Trying to avoid running a device/computer just for the VPN back behind the dd-wrt point.

Any consumer or pro-consumer gear anyone is using that might fit?

Currently looking at models from Asus and Buffalo that have proximate specs... Anyone using either?


----------



## HalfEatenPie (Oct 13, 2014)

I'm using a Buffalo at the moment. 

Personally, I really like DD-WRT, but the big problem with my Buffalo hardware is that the WiFi doesn't work.  At.  All.  Now this is probably a manufacture defect/issue but unfortunately being half-way across the world I can't really send it in for a checkup.  

Besides for WiFi not working, everything else is pretty nice.  Currently mine's the Buffalo N450 and doesn't have 5 GHz (nor does it have the 256 MB of RAM minimum or a faster CPU, it's around 64 MB RAM and a 400 MHz CPU).  I do have a small switch added on to it and it does what I need it to do, so I mean who knows?


----------



## MCH-Phil (Oct 13, 2014)

http://routerboard.com/ ??  Not used but want to try them out.  You know me, engenius and ubnt.


----------



## Munzy (Oct 13, 2014)

Why not just run PFSense or IPCOP on a small server?


----------



## MartinD (Oct 13, 2014)

Munzy said:


> Why not just run PFSense or IPCOP on a small server?


Power draw would be higher for a full on box compared to a device.


I'd say Asus or TP Link.
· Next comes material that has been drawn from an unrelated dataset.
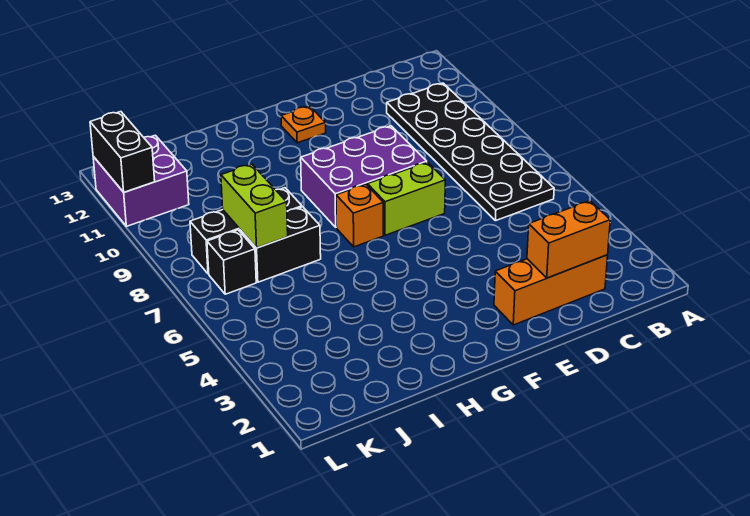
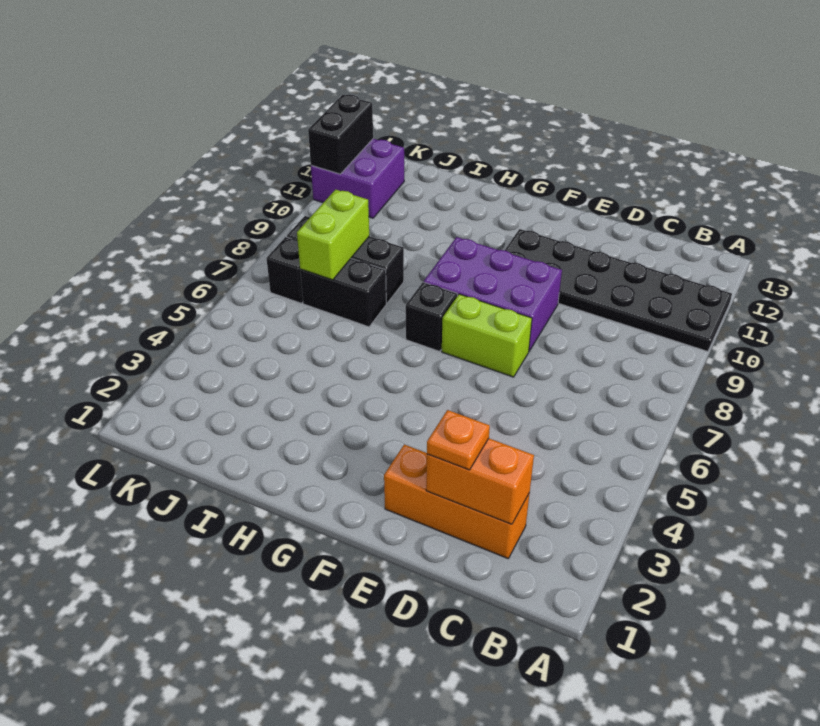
black 2x6 plate [387,83,554,221] -> black 2x6 plate turned to [505,229,732,351]
orange 1x1 plate [281,106,326,143] -> orange 1x1 plate moved to [427,410,490,470]
orange 1x1 brick [336,184,383,247] -> black 1x1 brick [406,282,457,351]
Living their stuff just now.


----------



## Jonathan (Oct 13, 2014)

Asus has been solid for me.  RT-66


----------



## drmike (Oct 13, 2014)

I am liking the specs on some of the Asus models and general support in dd-wrt.

Routerboards always seem cool, just haven't found model worthy experimenting with yet.

Buffalo stuff looks interesting but dd-wrt is in dev for some dual band models and suspect might never see daylight.


----------



## Nikki (Oct 13, 2014)

Not sure how it'll run dd-wrt (I've seen a few threads saying it's compatible, but I'm not quite sure what will work and what won't on it), but the Asus RT-AC68U is a nice router. Dual core CPU and 256MB of memory, AC1900, 1 USB 3.0, 1 USB 2.0, and 4 Gigabit ports.

The AsusWRT firmware is great too and supports OpenVPN and PPTP out of the box.


----------